I’m building a JIRA automation script using the python-jira package and running into an issue with accessing ticket keys.
def get_issue_by_summary(query_text):
global jira_client
issues = jira_client.search_issues('project=DEV and status != Closed and summary ~ "API BACKEND-SVC:MODULE1-INSTANCENUM" order by created', maxResults=1)
return issues
This function works fine and gives me back a jira result:
[<JIRA Issue: key=u'DEV-25', id=u'228401'>]
But when I try to access the key property directly:
issues.key
I’m getting this error message:
AttributeError: 'ResultList' object has no attribute 'key'
What’s the correct way to get the actual issue key from the search results? I can see it’s there in the output but I can’t figure out how to extract it properly.
The search_issues method always returns a ResultList object - basically a specialized list with Issue objects inside. Even with maxResults=1, you still need to iterate or index into this list to grab individual issues. Since you’re expecting just one result, use issues[0].key to access it directly. But I’d add a safety check to avoid index errors when nothing’s found: python if issues: first_issue_key = issues[0].key else: # handle no results case first_issue_key = None You could also iterate through all results if you expect multiple matches. The key property lives on individual Issue objects, not on the ResultList container.

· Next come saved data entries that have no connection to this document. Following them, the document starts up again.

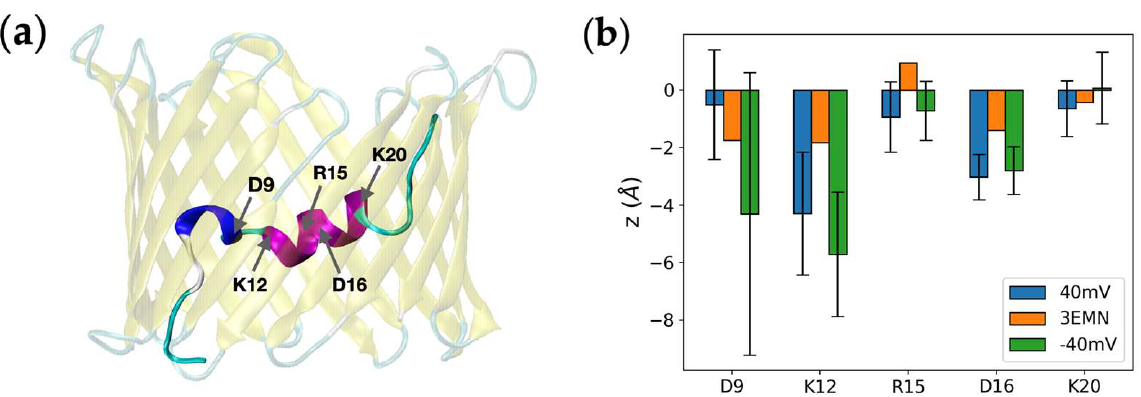
Figure 3. ( a ) Crystal structure of VDAC1 showing charged residues involved in the N-terminus. ( b ) Average position along z of the C α atom of each charged residue obtained from aMD simulations at +40 mV and −40 mV. 𝑧 = 0 Å roughly corresponds to the middle of the pore. Error bars corresponding to standard deviations were also added.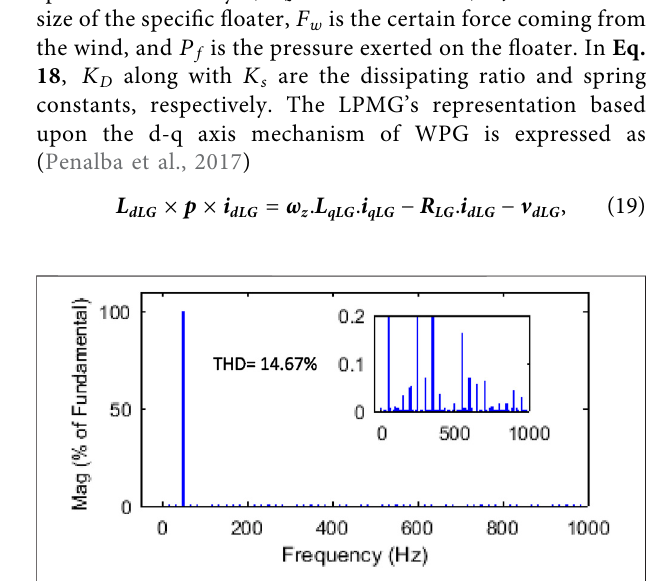
FIGURE 4 | FFT window for RL load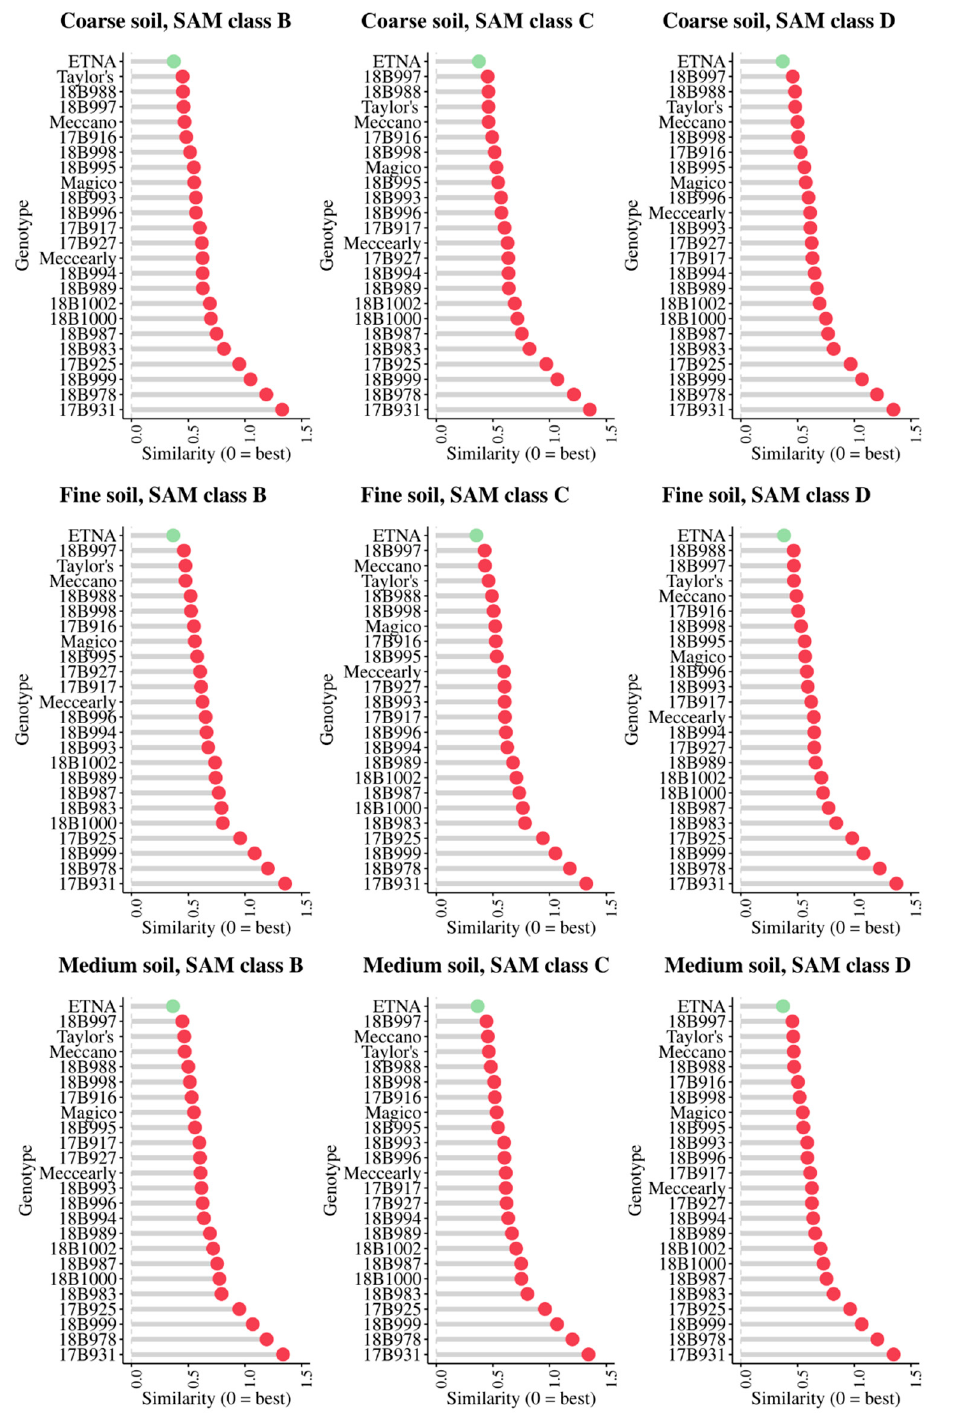
Figure 5. Similarity indices for early sowings between the ideotypes defined for the di ff erent agro-climatic contexts and the functional trait profiles of the 24 varieties analyzed in this study. Green dots: varieties recommendable (di ff erence in similarity index lower than 10% compared to the most similar to the ideotype); red dots: varieties less suitable (di ff erence in similarity index larger than 20%).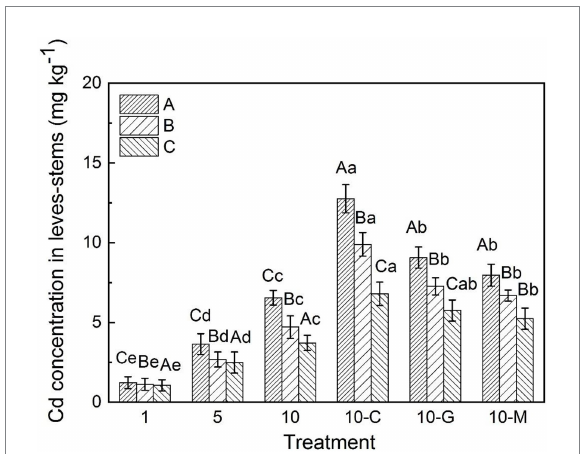
FIGURE 2 Cadmium concentration in leaves-stems of S. sudanense under different soil types. The values shown are the mean ± SE ( n = 3). Differences sampled indicated by capital letter are between soil types, and by lower-case letter are Cd/exudates related. The same letters among specific treatments are not significantly different according to Duncan’s (0.05). A, B, and C represent sandy, loamy, and clayey, respectivly. Treatments: 1, 1 mg kg − 1 cadmium ion-contaminated soil; 5, 5 mg kg − 1 cadmium ion- contaminated soil; 10, 10 mg kg − 1 cadmium ion-contaminated soil; 10-C, 10 mg kg − 1 cadmium ion-contaminated soil with the addition of 20 ml citric acid solution at 50 mmol L − 1 ; 10-G, 10 mg kg − 1 cadmium ion-contaminated soil with the addition of 20 ml glycine solution at 50 mmol L − 1 ; 10-M, 10 mg kg − 1 cadmium ion-contaminated soil with the addition of 20 ml maltose solution at 50 mmol L − 1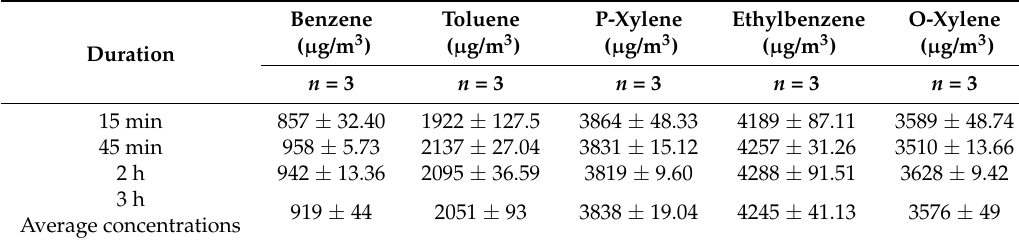
Table 3. Time-weighted average BTEX room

yeah, just take the first item from the list. try issues[0].key to get the actual key. even if you set maxResults=1, it still returns a list. so remember to index it right!
ResultList works like a normal Python list, so you need to grab individual elements first. Since you’re using maxResults=1, just use issues[0].key to get the first one. But definitely wrap it in a try-catch or check the length first - if your search doesn’t match anything, you’ll hit an IndexError trying to access index 0. I usually do if len(issues) > 0: key = issues[0].key. I’ve been using python-jira for two years and this has saved me from crashes tons of times, especially with dynamic searches that don’t always return results.